### Extract to read
/---

Listed Building – Grade II*
- Official name: Church Farmhouse and attached barn
- Designated: 4 March 1952
- Reference no.: 2629

= Church Farmhouse, Kemeys Commander =

Farmhouse in Monmouthshire, Wales

Church Farmhouse in Kemeys Commander, Monmouthshire, Wales, is a former parsonage dating from the mid-16th century. The farmhouse and the attached barn are Grade II* listed buildings.

==History==
Sir Cyril Fox and Lord Raglan, in their three-volume study, Monmouthshire Houses, date Church Farmhouse to 1550–1560. The farmhouse was originally the parsonage to the adjacent Church of All Saints. On a tithe map of 1841, the farmhouse is recorded as being occupied by an Eleanor Morgan, who was farming 107 acres.

\---

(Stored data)
/---

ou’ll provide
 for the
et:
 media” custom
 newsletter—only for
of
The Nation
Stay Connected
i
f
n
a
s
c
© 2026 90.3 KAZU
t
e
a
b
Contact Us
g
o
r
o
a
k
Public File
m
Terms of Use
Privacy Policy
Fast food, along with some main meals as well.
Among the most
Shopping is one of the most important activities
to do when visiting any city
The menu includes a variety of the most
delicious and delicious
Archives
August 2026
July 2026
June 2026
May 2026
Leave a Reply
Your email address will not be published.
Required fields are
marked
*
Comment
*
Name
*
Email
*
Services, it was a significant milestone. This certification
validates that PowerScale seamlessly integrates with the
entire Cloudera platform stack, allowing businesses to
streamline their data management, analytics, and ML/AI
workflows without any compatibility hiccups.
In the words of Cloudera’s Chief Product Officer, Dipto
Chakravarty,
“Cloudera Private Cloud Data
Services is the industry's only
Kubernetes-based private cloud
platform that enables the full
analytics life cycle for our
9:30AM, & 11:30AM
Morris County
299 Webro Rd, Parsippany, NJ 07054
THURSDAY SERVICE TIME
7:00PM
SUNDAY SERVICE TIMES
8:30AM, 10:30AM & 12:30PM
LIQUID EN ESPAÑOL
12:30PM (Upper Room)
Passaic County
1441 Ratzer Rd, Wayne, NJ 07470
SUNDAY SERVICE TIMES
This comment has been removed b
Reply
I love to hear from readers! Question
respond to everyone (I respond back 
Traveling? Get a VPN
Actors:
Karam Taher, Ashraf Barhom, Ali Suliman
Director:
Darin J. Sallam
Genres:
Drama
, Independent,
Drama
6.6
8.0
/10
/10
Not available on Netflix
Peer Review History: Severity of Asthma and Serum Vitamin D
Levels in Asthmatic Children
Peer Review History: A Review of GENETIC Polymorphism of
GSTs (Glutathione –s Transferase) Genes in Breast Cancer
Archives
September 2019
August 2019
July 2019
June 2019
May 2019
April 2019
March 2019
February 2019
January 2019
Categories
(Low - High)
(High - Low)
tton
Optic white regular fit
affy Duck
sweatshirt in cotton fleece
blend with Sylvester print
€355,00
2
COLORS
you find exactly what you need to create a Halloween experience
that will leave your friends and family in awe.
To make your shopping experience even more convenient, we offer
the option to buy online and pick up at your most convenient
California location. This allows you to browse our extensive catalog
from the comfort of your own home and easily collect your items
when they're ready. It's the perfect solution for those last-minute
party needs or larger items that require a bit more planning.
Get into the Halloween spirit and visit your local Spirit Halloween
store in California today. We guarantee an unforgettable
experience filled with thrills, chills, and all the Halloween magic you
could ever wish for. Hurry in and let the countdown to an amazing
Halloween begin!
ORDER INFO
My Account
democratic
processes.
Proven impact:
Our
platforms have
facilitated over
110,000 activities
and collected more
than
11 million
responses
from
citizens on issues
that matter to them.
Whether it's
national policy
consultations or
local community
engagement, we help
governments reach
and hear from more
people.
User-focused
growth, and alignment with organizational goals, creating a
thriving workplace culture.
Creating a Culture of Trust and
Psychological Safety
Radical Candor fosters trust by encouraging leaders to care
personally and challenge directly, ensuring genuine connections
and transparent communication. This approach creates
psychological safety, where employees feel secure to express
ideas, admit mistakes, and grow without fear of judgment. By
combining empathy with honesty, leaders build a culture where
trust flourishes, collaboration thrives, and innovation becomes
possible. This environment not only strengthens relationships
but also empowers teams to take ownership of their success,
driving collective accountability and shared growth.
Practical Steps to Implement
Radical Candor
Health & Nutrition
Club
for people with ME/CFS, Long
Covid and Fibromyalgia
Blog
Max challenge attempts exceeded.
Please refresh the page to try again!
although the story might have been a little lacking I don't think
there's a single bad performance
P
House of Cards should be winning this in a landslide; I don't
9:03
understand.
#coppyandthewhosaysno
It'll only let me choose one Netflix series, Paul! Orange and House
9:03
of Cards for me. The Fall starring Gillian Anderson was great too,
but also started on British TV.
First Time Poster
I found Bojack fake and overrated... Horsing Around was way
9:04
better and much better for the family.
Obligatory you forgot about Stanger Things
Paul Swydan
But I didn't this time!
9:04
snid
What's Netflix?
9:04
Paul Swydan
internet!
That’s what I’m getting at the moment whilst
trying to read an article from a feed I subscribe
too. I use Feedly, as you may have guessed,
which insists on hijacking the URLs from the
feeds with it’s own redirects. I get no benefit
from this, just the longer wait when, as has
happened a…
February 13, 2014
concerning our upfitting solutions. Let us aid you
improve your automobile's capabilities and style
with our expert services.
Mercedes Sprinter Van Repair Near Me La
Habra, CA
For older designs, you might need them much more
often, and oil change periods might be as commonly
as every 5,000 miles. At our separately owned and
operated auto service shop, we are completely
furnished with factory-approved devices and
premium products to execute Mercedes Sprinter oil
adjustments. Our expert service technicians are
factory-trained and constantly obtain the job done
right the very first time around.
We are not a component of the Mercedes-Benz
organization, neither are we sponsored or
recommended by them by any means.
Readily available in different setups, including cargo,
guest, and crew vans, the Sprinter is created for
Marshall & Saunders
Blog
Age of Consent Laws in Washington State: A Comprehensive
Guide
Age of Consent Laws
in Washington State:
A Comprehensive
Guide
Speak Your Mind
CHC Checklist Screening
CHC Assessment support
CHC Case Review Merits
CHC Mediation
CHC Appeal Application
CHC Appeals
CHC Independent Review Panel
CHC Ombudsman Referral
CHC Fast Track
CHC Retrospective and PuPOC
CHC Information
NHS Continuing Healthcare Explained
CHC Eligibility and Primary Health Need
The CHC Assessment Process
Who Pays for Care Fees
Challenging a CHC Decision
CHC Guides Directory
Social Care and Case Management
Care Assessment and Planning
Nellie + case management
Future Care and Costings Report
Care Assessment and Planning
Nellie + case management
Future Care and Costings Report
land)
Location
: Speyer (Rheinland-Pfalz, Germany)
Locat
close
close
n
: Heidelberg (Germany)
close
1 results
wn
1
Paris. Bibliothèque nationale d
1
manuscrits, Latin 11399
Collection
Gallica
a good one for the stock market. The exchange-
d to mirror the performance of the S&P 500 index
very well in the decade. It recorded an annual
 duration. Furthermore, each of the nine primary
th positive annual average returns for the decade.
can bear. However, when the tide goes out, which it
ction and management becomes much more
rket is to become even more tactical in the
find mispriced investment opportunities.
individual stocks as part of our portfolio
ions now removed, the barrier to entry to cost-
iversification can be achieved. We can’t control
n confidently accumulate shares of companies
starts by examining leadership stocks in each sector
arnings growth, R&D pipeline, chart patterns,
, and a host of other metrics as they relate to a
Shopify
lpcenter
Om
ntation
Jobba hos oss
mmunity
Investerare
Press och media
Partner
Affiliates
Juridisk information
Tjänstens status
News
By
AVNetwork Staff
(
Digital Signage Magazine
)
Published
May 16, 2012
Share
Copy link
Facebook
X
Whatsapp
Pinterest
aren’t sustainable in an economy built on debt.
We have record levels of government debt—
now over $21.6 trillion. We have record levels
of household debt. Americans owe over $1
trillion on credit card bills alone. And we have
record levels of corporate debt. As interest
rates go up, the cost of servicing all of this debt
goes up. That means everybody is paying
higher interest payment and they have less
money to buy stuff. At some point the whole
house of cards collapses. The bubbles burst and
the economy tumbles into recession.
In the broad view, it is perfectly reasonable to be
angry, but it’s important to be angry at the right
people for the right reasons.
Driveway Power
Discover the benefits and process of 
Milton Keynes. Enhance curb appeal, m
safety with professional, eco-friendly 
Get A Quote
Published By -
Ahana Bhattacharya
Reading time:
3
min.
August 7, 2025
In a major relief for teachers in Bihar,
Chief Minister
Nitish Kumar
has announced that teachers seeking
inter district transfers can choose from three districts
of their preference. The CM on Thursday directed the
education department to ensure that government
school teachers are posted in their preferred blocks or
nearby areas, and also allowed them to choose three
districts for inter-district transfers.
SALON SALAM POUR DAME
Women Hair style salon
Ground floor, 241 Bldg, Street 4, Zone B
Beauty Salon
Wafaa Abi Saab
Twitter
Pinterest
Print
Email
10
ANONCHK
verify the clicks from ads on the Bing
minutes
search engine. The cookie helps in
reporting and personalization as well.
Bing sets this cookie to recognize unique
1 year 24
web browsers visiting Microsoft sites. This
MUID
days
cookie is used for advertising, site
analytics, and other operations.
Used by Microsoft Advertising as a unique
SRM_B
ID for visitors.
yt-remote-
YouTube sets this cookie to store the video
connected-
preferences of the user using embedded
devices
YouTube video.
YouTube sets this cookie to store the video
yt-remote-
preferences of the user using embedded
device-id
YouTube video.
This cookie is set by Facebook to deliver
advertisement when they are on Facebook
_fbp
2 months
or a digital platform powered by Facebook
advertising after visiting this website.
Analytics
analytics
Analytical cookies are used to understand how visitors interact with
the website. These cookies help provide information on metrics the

\---

### Work instruction
Rewrite the text on Church Farmhouse from "Listed Building –" to "II* listed buildings.", swapping "parsonage" for "vicarage".

### Answer to the problem
Listed Building – Grade II*
- Official name: Church Farmhouse and attached barn
- Designated: 4 March 1952
- Reference no.: 2629

= Church Farmhouse, Kemeys Commander =

Farmhouse in Monmouthshire, Wales

Church Farmhouse in Kemeys Commander, Monmouthshire, Wales, is a former vicarage dating from the mid-16th century. The farmhouse and the attached barn are Grade II* listed buildings.